Bitcoin’s hashrate has slowly crept back up between 85 exahash per second (EH/s) to 125 EH/s on July 14. The increase in hashpower has made it so the next mining difficulty change will increase for the first time in eight weeks. The four consecutive difficulty drops turned out to be the largest slide in Bitcoin’s lifetime, and that’s seemingly coming to an end in four days.
Bitcoin’s Hashrate Moves Northbound
The price of bitcoin (BTC) dropped for a few consecutive weeks, and during the same time frame, China’s crackdown on bitcoin miners was also happening. On May 15, bitcoin’s price began sliding from just above the $50K handle to end up just above the $30K zone on May 19.

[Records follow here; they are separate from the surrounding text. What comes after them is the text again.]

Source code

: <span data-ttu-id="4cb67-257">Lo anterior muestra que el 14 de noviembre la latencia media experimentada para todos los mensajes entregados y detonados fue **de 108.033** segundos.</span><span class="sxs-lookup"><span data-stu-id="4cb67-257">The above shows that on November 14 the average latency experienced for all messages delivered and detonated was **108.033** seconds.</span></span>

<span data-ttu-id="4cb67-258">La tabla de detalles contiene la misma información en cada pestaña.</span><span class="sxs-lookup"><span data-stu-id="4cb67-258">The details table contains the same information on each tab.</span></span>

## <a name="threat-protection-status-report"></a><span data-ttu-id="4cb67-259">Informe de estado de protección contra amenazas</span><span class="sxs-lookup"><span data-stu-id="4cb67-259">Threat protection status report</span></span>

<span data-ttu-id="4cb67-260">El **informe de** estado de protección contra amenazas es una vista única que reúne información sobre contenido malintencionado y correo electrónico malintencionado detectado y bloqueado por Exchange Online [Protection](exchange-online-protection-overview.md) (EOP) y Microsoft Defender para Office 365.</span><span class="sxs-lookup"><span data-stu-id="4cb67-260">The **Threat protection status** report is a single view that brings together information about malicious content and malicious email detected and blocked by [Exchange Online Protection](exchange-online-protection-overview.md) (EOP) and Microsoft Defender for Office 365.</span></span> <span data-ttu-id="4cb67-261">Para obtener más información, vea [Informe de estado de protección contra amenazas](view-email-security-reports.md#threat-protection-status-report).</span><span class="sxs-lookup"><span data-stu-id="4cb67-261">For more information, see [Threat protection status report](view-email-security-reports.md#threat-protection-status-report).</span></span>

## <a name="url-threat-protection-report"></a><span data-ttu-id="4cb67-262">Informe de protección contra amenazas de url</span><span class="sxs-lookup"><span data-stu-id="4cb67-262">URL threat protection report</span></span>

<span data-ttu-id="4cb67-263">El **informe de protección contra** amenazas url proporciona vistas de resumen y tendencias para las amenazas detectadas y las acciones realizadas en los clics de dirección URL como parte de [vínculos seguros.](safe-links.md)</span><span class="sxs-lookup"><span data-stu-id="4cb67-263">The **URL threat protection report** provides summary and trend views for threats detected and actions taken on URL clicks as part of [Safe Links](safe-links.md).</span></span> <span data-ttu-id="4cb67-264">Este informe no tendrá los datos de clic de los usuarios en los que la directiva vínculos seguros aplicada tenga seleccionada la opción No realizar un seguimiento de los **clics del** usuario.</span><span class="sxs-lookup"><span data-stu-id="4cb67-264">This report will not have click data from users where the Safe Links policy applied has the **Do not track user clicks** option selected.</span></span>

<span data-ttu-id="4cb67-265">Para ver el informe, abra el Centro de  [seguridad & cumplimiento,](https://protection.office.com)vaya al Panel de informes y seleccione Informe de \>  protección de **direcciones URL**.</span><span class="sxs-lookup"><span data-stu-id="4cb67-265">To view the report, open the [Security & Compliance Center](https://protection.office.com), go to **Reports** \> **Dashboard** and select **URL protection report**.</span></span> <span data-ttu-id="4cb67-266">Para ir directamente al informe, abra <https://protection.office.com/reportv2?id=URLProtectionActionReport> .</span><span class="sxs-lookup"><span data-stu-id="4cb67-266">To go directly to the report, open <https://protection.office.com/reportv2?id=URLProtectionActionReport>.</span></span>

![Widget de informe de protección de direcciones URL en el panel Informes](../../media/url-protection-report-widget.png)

A price drop essentially removes revenue from bitcoin miners and when BTC started sliding on May 15, the mining difficulty had jumped two days earlier, up 21.53% higher than the adjustment before. Because it was over 21% more difficult for miners to find a block, the next two weeks were grueling.
Bitcoin hashrate (90-day chart) on July 27, 2021.
On top of this, what followed was the Chinese government — in various provinces — cracking down on bitcoin miners and banning the act within specific areas. Miners taken by surprise were told they needed to shut down facilities by a certain date.
Prior to June 9, and two small dips to 137 EH/s, the hashrate managed to remain above 150 EH/s with the difficulty 21% higher. However, China’s actions had impacted Chinese bitcoin miners a great deal and on June 28, the hashrate was only 66 EH/s.
Luckily, bitcoin miners got the first downward difficulty adjustment on May 29 when it slid 15.97%. As the price of BTC got worse, making it harder for miners to profit, the entities that help secure the blockchain benefitted from three more downward difficulty drops.